--- Задания к тексту ---
1. Перескажите в виде краткого списка абзац фрагмента документа, который начинается словами «Поэтическое творчество Фюсли также началось весьма рано». Сохраните его основные факты.
2. Ответьте на вопросы по фрагменту документа:
(а) Когда и где родился Йоанн Хайнрих Фюсли?
(б) Когда Фюсли был выпущен из цюрихского учебного заведения, где он учился у Бодмера?
(в) В каком году Фюсли впервые опубликовал свои стихотворения и где?

Йоанн Хайнрих Фюсли родился 6 февраля 1741 года в Цюрихе в семье Йоанна Каспара Фюсли (1706–1782) — живописца, историка искусства, автора пятитомной «Истории лучших художников Швейцарии», в которой и С. Геснер поместил свое «Письмо о пейзажной живописи»; Й. К. Фюсли был также и совладельцем известного книгоиздательского дома. С самого детства Й.Х.Фюсли находился в художественной среде, которой он был обязан своими глубокими гуманистическими познаниями и ранним развитием. Среда эта была исключительной и для условий всей Германии, и своей сосредоточенностью на художественном творчестве и духовном наследии, при интеллектуальной открытости всему новому, заметно отличалась, скажем, от франкфуртского окружения (в семье и обществе) молодого Гёте. Так, отец Фюсли состоял в переписке с Й.Й.Винкельманом, многие важные тексты которого Фюс-ли-младший впоследствии вольно перелагал на английский язык и публиковал их в 1760-е годы[104].

Фюсли был учеником Бодмера в цюрихском Коллегиум Каро-линум, откуда был выпущен весной 1761 года; в годы обучения он, как предполагают, перерабатывал и некоторые тексты своего отца для второго издания его пятитомника[105].

Поэтическое творчество Фюсли также началось весьма рано. Не сохранились его трагедии и сделанный тогда перевод шекспировского «Макбета». Зато сохранился первый рисунок Фюсли на шекспировскую тему, относящийся к 1755–1756 годам[106]. Вообще Фюсли выглядел серьезным рисовальщиком с характерными для него чертами патетической фантазии уже в десятилетнем возрасте[107]. В 1760 году Фюсли впервые опубликовал свои стихотворения в одном цюрихском журнале[108] — на клопштоковские темы и в клоп-штоковских метрах. Однако если не считать двух весьма важных од, напечатанных в 1764 и 1766 годах[109], поэтические публикации Фюсли не получили продолжения, хотя, как выяснилось лишь в последние десятилетия, Фюсли никогда не прекращал поэтического творчества и в Англии главным образом вновь и вновь обращался к прежним своим одам[110]. По далеко не случайному недоразумению три стихотворения Фюсли оказались в составе «од и элегий» Клопштока, изданных в считанном количестве экземпляров в Дармштадте в 1771 году[111], и на этом, собственно говоря, и кончаются прижизненные публикации поэтических текстов Фюсли.

--- Выдержки из данных ---
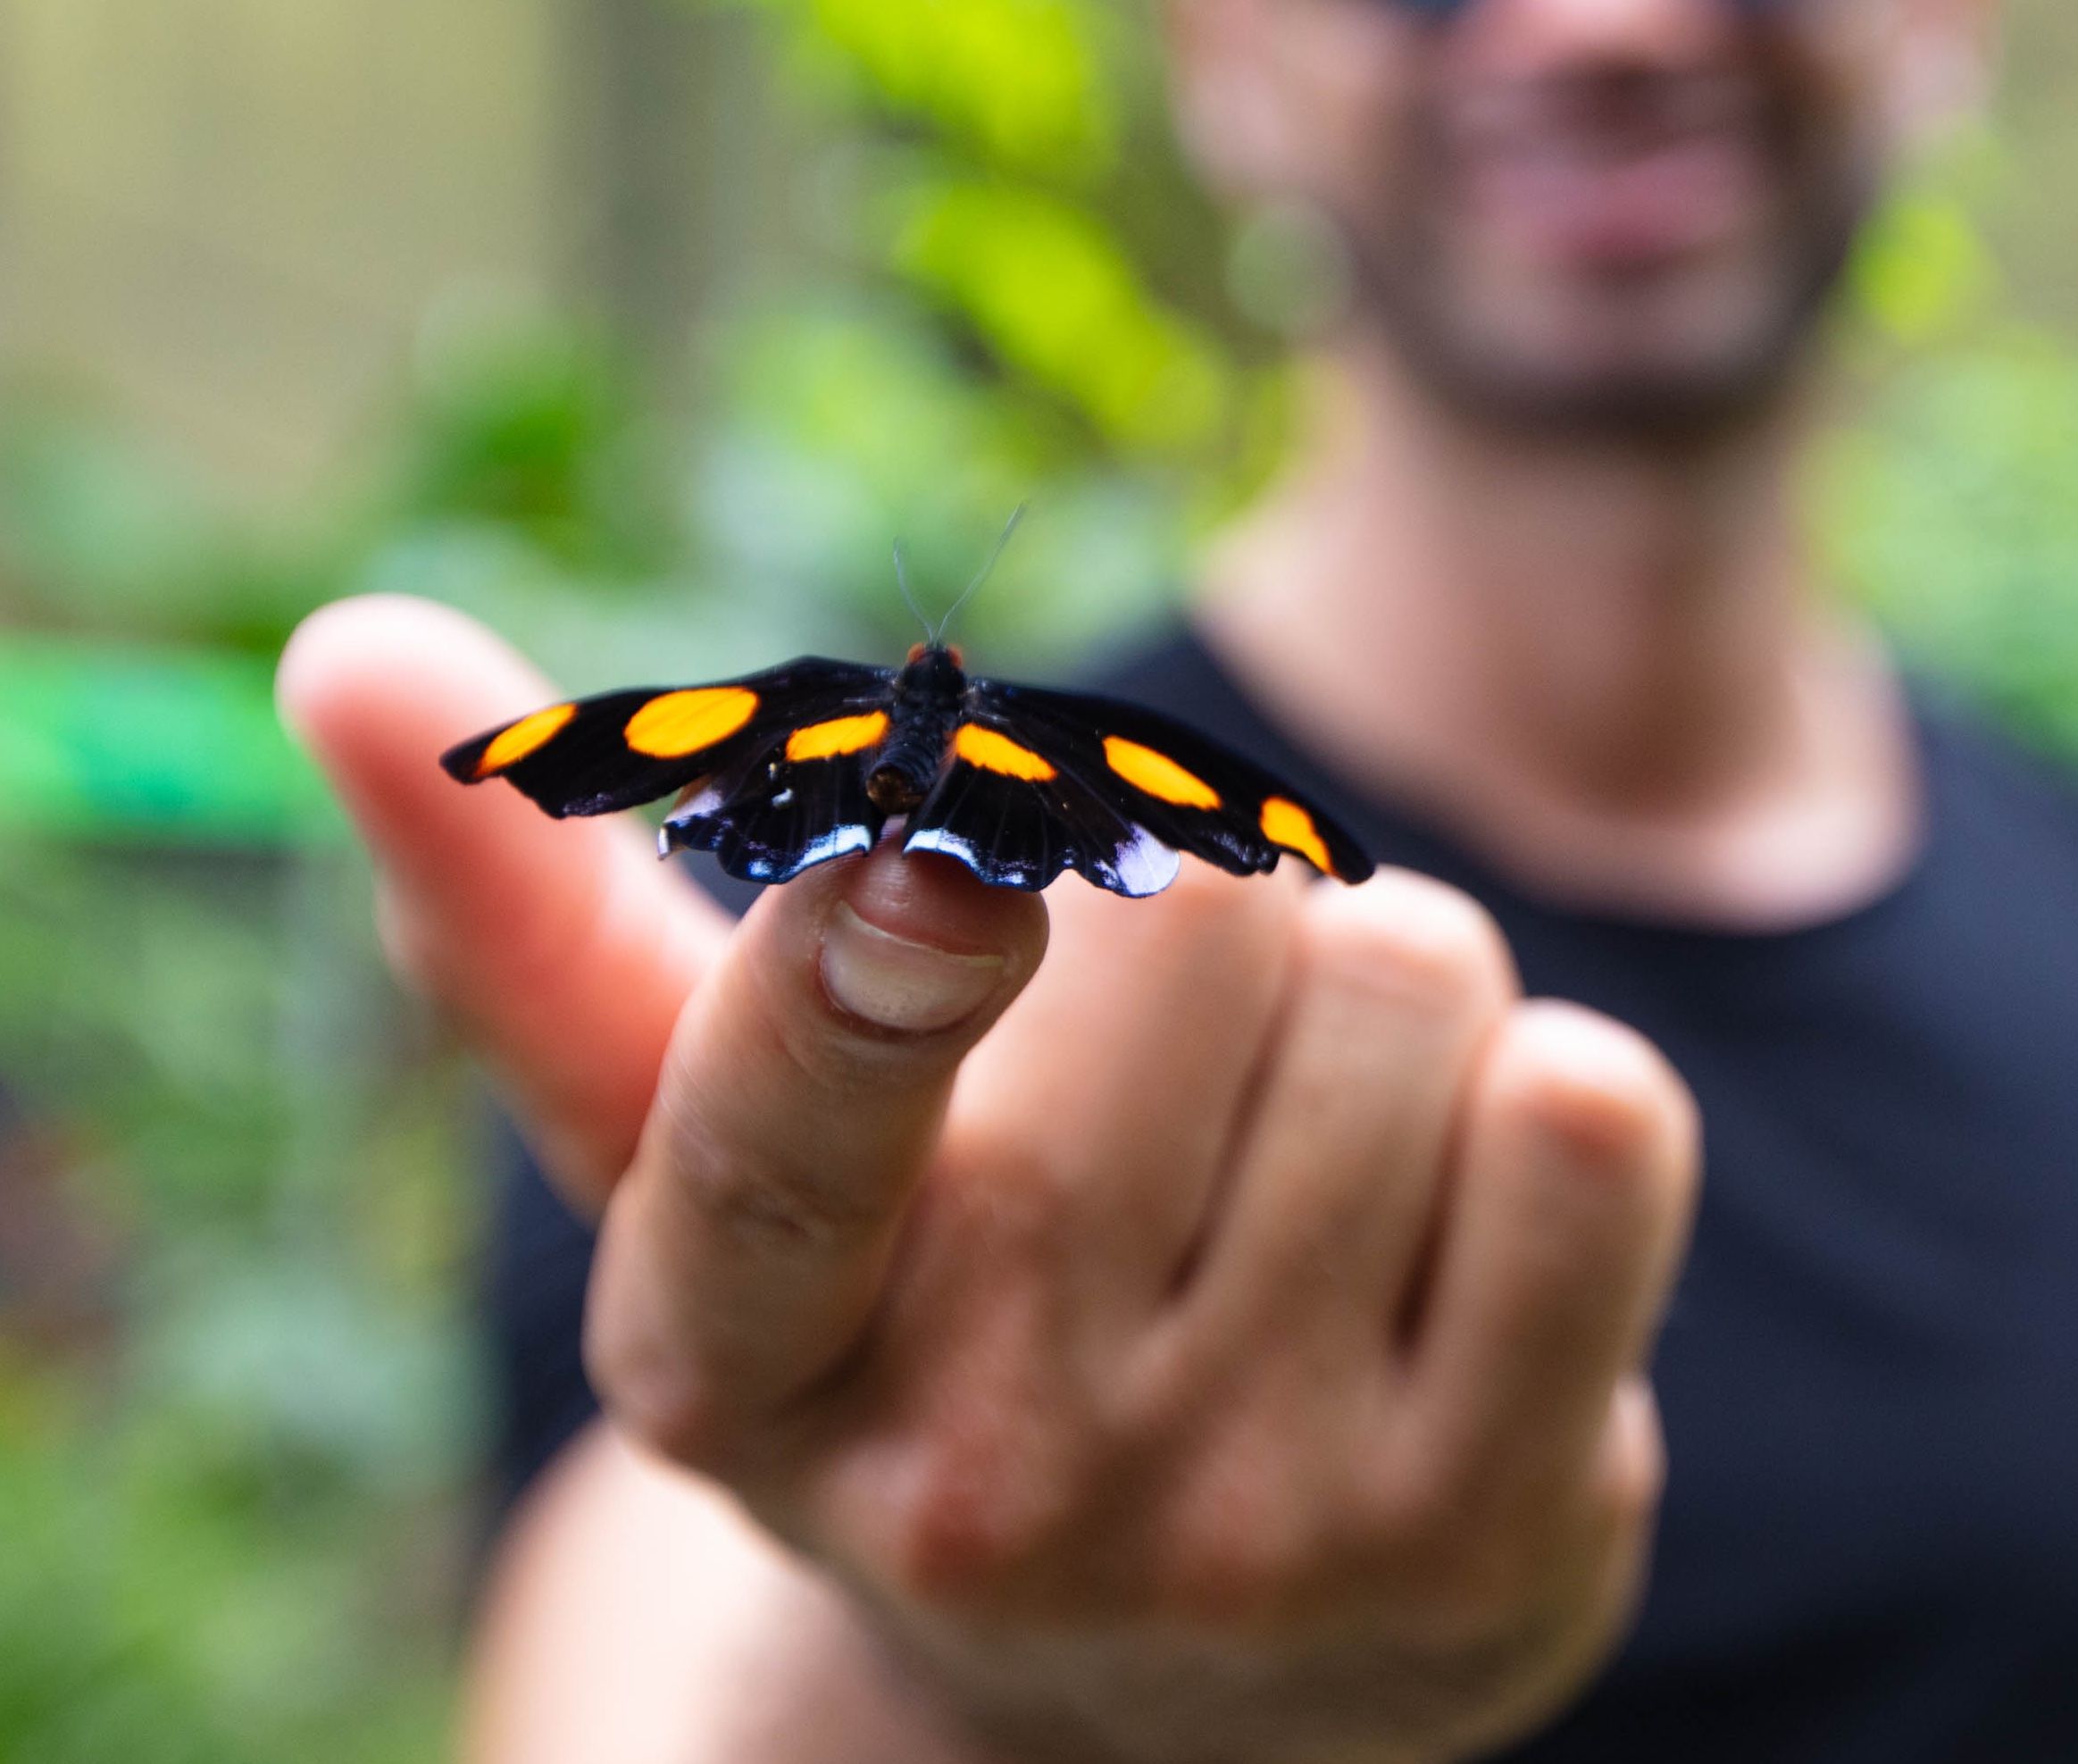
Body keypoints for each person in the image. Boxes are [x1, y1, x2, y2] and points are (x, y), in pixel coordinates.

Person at [279, 0, 2078, 1758]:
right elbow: (628, 1663)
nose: (1599, 22)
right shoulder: (735, 993)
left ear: (1950, 29)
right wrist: (942, 1691)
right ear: (1223, 53)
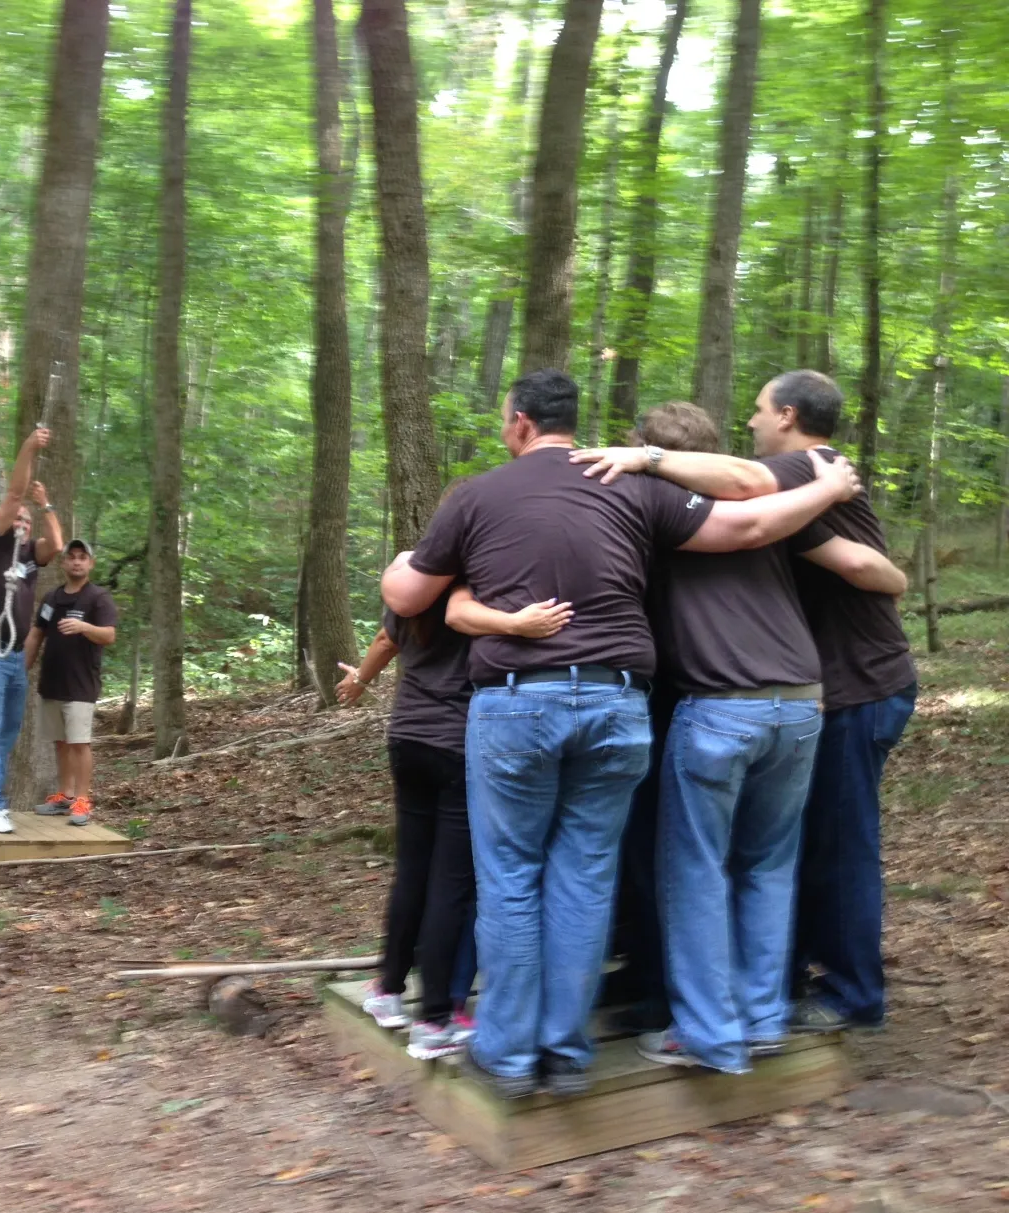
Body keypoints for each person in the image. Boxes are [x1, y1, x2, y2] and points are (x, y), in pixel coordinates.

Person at [382, 368, 862, 1099]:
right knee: (585, 875)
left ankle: (508, 1055)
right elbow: (749, 522)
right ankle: (565, 1052)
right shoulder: (631, 485)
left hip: (516, 705)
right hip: (617, 704)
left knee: (512, 877)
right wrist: (825, 489)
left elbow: (409, 594)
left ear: (519, 423)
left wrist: (407, 570)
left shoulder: (479, 495)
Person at [571, 370, 919, 1034]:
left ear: (787, 415)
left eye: (759, 410)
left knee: (834, 845)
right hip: (816, 688)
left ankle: (848, 993)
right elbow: (855, 561)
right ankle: (773, 988)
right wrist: (890, 574)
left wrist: (642, 458)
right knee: (786, 849)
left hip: (854, 684)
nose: (751, 421)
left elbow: (832, 546)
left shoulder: (801, 469)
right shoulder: (787, 497)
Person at [337, 568, 572, 1062]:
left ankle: (388, 990)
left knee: (412, 872)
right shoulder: (494, 593)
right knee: (452, 885)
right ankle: (435, 1019)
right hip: (460, 745)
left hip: (408, 737)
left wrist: (359, 679)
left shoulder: (415, 587)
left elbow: (385, 639)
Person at [0, 427, 63, 833]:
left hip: (15, 656)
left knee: (7, 729)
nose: (22, 521)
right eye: (17, 516)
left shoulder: (29, 556)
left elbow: (56, 545)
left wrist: (46, 505)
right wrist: (28, 447)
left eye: (27, 519)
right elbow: (14, 494)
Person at [23, 539, 118, 826]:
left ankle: (82, 800)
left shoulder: (98, 598)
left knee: (79, 743)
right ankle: (65, 796)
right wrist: (21, 669)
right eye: (72, 557)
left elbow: (109, 635)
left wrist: (84, 627)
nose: (77, 561)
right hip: (52, 682)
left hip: (81, 684)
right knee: (61, 741)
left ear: (91, 563)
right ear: (63, 563)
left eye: (82, 557)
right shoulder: (51, 598)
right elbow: (37, 634)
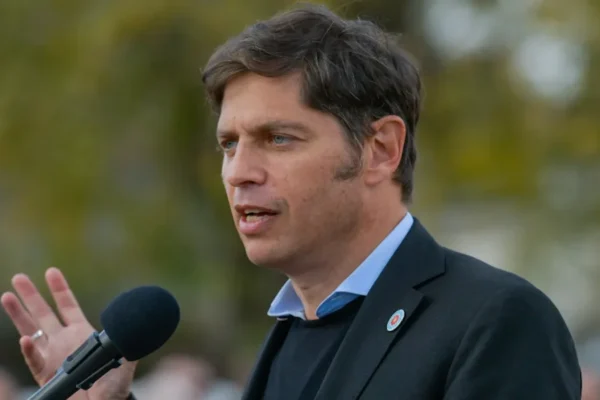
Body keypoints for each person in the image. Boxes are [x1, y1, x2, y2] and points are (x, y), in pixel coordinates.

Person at [1, 3, 582, 400]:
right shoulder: (290, 332)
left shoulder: (495, 321)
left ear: (380, 149)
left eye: (278, 138)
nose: (239, 172)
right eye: (229, 144)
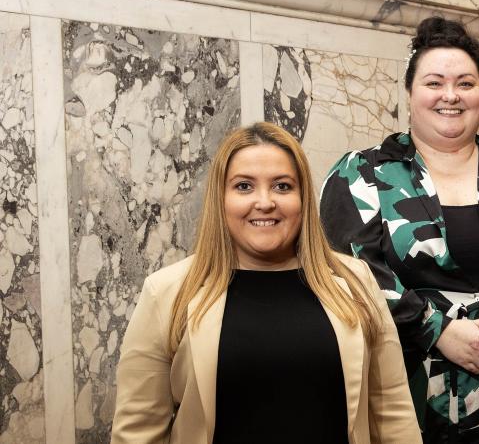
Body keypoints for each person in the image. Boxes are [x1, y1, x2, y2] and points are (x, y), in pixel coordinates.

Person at [320, 16, 479, 443]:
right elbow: (348, 275)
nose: (450, 95)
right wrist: (439, 331)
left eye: (466, 84)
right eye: (434, 83)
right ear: (410, 93)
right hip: (412, 395)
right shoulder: (362, 173)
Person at [112, 122, 421, 443]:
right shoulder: (166, 293)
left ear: (303, 197)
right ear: (221, 198)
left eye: (282, 186)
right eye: (244, 186)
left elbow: (393, 413)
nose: (264, 201)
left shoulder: (357, 283)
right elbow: (138, 431)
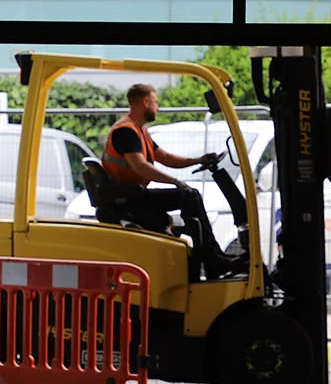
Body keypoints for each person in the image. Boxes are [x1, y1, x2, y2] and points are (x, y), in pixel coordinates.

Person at [100, 84, 238, 273]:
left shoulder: (139, 130)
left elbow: (164, 157)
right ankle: (212, 259)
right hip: (128, 199)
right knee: (189, 195)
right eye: (155, 103)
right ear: (146, 102)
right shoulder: (126, 131)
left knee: (189, 195)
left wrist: (198, 160)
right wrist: (175, 182)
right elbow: (140, 166)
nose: (158, 107)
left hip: (133, 195)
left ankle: (209, 256)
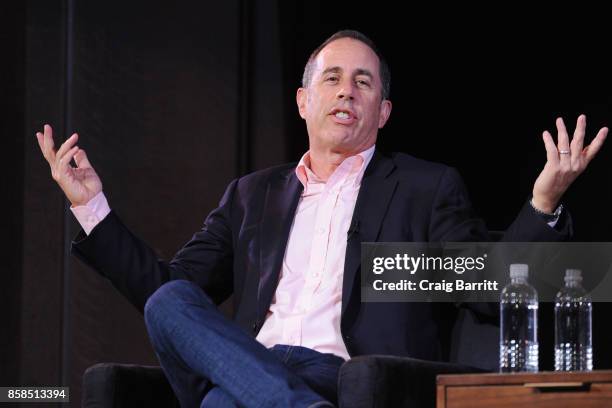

--- Ответы ---
1.
- Фюсли начал сочинять стихи очень рано. Его трагедии и перевод шекспировского «Макбета» того времени не сохранились.
- Сохранился его первый рисунок на шекспировскую тему, относящийся к 1755–1756 годам.
- Уже в десять лет он был серьезным рисовальщиком, и в его рисунках проявлялась патетическая фантазия.
- В 1760 году он впервые опубликовал стихотворения в цюрихском журнале. Они были написаны на темы Клопштока и его размерами.
- Кроме двух важных од, напечатанных в 1764 и 1766 годах, других поэтических публикаций не последовало. Однако, как выяснилось лишь в последние десятилетия, он продолжал писать стихи и в Англии снова и снова возвращался к прежним одам.
- По далеко не случайному недоразумению три его стихотворения вошли в «оды и элегии» Клопштока, изданные в Дармштадте в 1771 году. Этим прижизненные публикации его стихов закончились.

2.
(а) 6 февраля 1741 года в Цюрихе.
(б) Весной 1761 года.
(в) В 1760 году, в одном цюрихском журнале.